On Strong Domination in Graphs

Abstract

Let $G=(V,E)$ be a graph. A vertex $u$ strongly dominates a vertex $v$ if $uv\in E$ and $\mathrm{deg}(u)>\mathrm{deg}(v)$. A set $S\subseteq V$ is a strong dominating set of $G$ if every vertex in $V–S$ is strongly dominated by at least one vertex of $S$.

The minimum cardinality among all strong dominating sets of $G$ is called the strong domination number of $G$ and is denoted by ${\gamma }_{st}(G)$. This parameter was introduced by Sampathkumar and Pushpa Latha in [4].

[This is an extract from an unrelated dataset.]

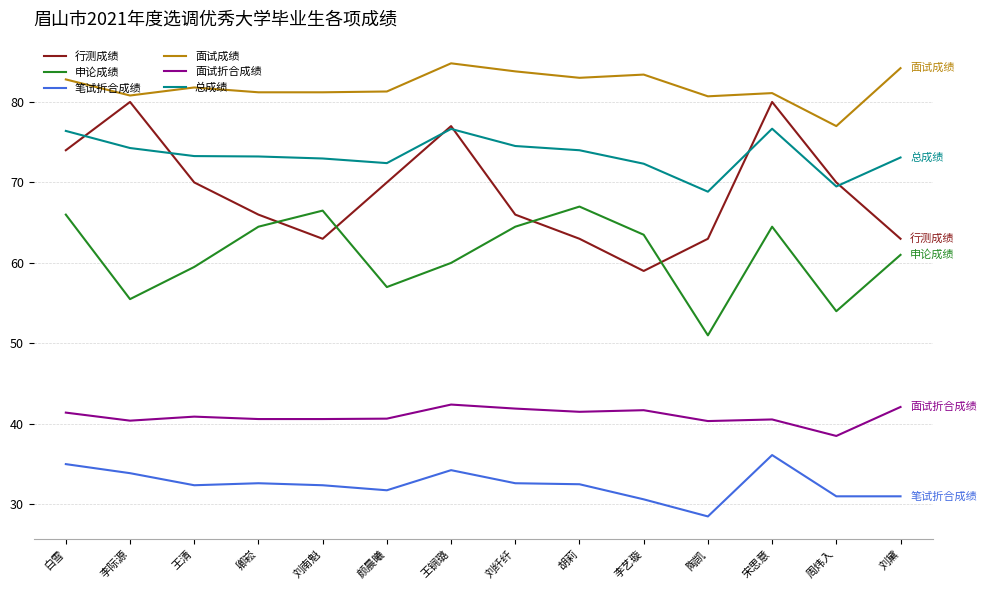

Read the 面试成绩 value at 胡莉.

83.0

In this paper, we investigate sharp upper bounds on the strong domination number for a tree and a connected graph. We show that for any tree $T$ of order $p>2$ that is different from the tree obtained from a star $K_{1,3}$ by subdividing each edge once,
${\gamma }_{st}(T)\le \frac{4p–1}{7}$
and this bound is sharp.

For any connected graph $G$ of order $p\ge 3$, it is shown that ${\gamma }_{st}(G)\le \frac{2(p–1)}{3}$ and this bound is sharp. We show that the decision problem corresponding to the computation of ${\gamma }_{st}$ is NP-complete, even for bipartite or chordal graphs.